Wednesday, December 29, 2010
Shucks
Coming from a small town on the Gulf Coast, one of the things we ate a lot of growing up was oysters. Along with frying them (which ends up being done to most food in the South), the preferred way to eat an oyster is raw, opened up in the shell with a knife. As a kid, they were so commonplace, I wasn't excited by them. Once I left, I discovered the joys of (sweeter) West Coast oysters, and getting them served to me on ice, and now I have them once a week from the Farmer's Market near my place in Mountain View.

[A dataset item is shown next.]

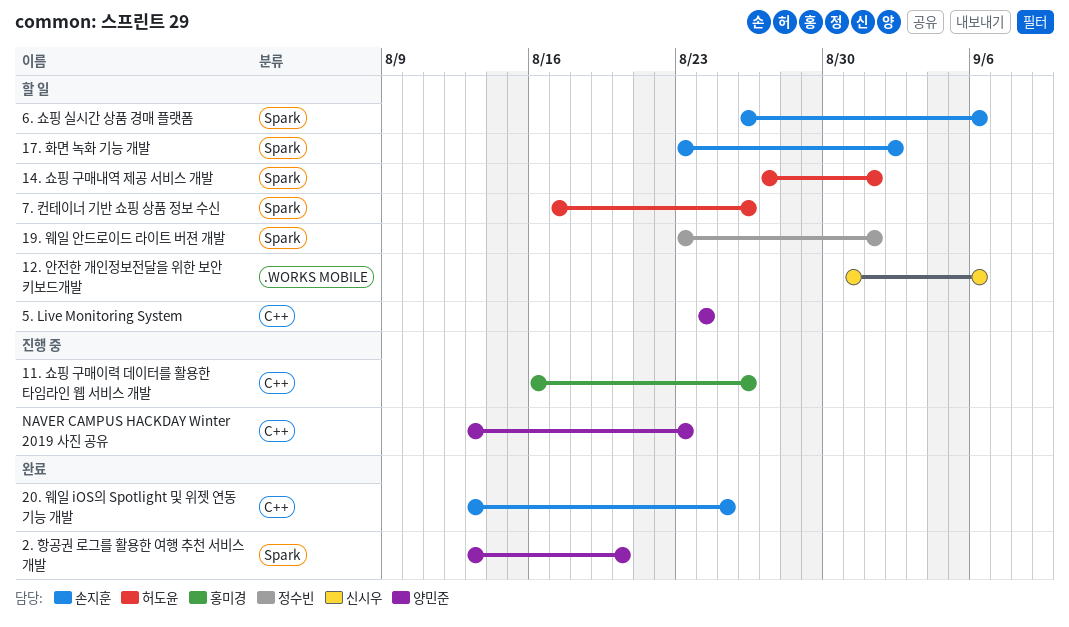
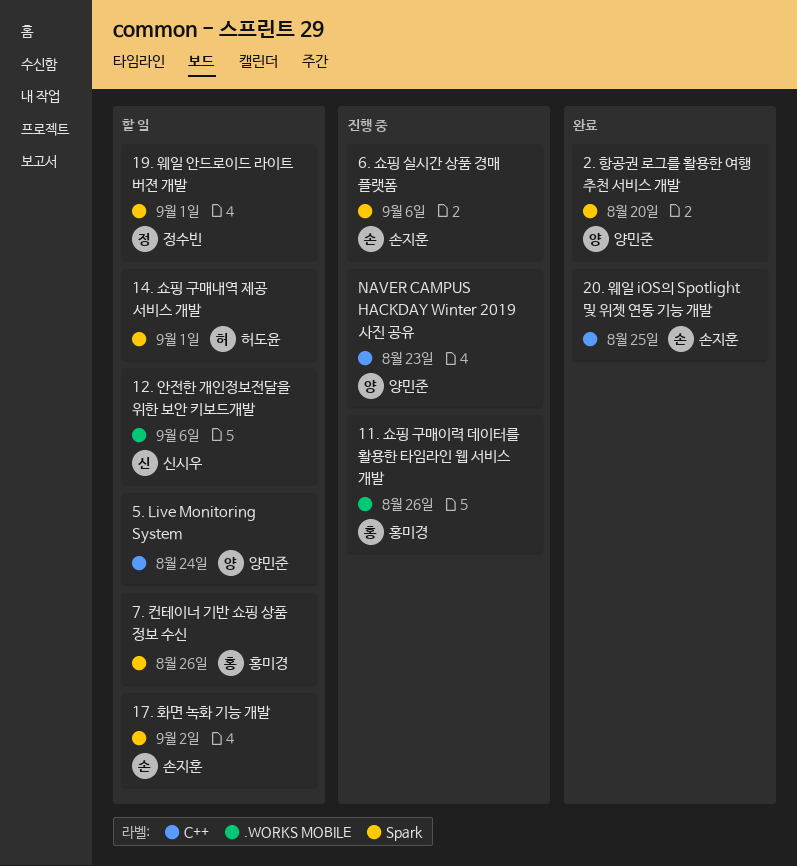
11. 쇼핑 구매이력 데이터를 활용한 타임라인 웹 서비스 개발, label: C++ -> .WORKS MOBILE
6. 쇼핑 실시간 상품 경매 플랫폼, status: 할 일 -> 진행 중
7. 컨테이너 기반 쇼핑 상품 정보 수신, owner: 허도윤 -> 홍미경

This week, I'm back in Alabama, staying with my family and with my girlfriend visiting. She'd never had raw oysters before dating me -- though now that I convinced her to take a chance on them, she loves them too. But she's only had her oysters bourgie style, not like what I grew up with. Fortune intervened tonight in a classic Southern moment:
We had taken some new pants I'd gotten over to my sister's mother-in-law's house to get them hemmed. My sister ran into to deliver the pants, when she came out gesturing to us, "Guess what? Mr. Kent is opening up raw oysters out back!". We got ushered in and were shown classic southern hospitality -- let onto the back deck, where an old Southern gentleman was sitting there, shucking one oyster after another, tossing the shells as he was done. Best oysters we'd had all week! As he shucked them, I shot this frame -- one of my favorite pictures of my trip home thus far.